----- Input material

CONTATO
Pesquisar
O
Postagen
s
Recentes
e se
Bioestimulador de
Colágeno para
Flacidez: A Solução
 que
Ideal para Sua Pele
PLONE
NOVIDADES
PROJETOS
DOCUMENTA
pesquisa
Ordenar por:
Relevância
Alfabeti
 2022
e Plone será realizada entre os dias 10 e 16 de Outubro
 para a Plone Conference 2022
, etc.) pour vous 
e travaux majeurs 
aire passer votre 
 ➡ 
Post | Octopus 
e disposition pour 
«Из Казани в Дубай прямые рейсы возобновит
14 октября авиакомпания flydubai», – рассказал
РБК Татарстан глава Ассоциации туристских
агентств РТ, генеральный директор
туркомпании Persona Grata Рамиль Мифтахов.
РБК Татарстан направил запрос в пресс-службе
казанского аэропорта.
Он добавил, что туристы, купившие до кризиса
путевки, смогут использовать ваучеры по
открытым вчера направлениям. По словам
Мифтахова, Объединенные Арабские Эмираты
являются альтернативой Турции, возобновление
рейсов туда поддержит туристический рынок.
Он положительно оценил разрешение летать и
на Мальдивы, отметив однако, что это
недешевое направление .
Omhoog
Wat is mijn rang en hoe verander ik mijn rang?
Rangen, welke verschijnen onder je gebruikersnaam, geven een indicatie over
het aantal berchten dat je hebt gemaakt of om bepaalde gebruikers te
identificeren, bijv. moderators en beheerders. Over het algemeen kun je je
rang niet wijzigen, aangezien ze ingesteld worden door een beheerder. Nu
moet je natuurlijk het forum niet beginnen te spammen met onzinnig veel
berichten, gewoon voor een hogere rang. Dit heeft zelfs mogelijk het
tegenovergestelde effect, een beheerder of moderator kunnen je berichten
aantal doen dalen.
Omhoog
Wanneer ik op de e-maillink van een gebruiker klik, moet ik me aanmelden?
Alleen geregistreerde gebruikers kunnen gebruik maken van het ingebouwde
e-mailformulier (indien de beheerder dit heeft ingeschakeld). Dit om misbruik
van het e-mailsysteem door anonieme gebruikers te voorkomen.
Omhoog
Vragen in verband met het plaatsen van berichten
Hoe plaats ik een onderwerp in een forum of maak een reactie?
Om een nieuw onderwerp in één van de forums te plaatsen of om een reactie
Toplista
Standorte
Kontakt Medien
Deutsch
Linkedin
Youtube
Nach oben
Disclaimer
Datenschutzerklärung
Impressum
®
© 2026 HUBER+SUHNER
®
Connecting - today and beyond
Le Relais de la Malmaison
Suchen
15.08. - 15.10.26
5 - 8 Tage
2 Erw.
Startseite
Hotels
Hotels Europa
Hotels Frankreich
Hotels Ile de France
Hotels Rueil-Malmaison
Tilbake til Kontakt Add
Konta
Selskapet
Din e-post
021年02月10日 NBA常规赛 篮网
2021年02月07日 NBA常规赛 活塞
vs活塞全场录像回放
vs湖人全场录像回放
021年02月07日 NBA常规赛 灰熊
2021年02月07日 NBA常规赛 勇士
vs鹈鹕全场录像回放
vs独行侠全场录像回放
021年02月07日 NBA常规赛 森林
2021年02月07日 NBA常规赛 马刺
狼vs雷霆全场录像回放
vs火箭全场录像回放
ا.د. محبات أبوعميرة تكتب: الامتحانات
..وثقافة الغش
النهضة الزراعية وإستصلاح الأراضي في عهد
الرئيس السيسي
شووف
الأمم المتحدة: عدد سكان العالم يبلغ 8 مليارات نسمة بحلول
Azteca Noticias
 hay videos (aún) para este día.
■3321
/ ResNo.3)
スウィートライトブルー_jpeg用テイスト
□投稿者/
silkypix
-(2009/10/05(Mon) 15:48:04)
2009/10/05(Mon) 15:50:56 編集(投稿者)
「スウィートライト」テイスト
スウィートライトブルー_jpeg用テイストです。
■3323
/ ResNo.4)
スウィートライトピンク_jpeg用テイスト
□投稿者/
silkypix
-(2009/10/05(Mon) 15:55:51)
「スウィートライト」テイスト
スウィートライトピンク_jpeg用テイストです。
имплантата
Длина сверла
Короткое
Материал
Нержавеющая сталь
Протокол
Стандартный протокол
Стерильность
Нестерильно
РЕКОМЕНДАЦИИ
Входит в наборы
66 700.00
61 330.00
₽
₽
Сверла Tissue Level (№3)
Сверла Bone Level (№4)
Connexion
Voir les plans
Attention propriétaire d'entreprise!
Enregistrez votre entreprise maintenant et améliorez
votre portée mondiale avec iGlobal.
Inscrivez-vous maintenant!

----------

* _Request_: Can you give back the records from the start through the line containing "e disposition pour", replacing "Relevância" with "Data" and leaving everything else unchanged?

* _Answer space_:
CONTATO
Pesquisar
O
Postagen
s
Recentes
e se
Bioestimulador de
Colágeno para
Flacidez: A Solução
 que
Ideal para Sua Pele
PLONE
NOVIDADES
PROJETOS
DOCUMENTA
pesquisa
Ordenar por:
Data
Alfabeti
 2022
e Plone será realizada entre os dias 10 e 16 de Outubro
 para a Plone Conference 2022
, etc.) pour vous 
e travaux majeurs 
aire passer votre 
 ➡ 
Post | Octopus 
e disposition pour 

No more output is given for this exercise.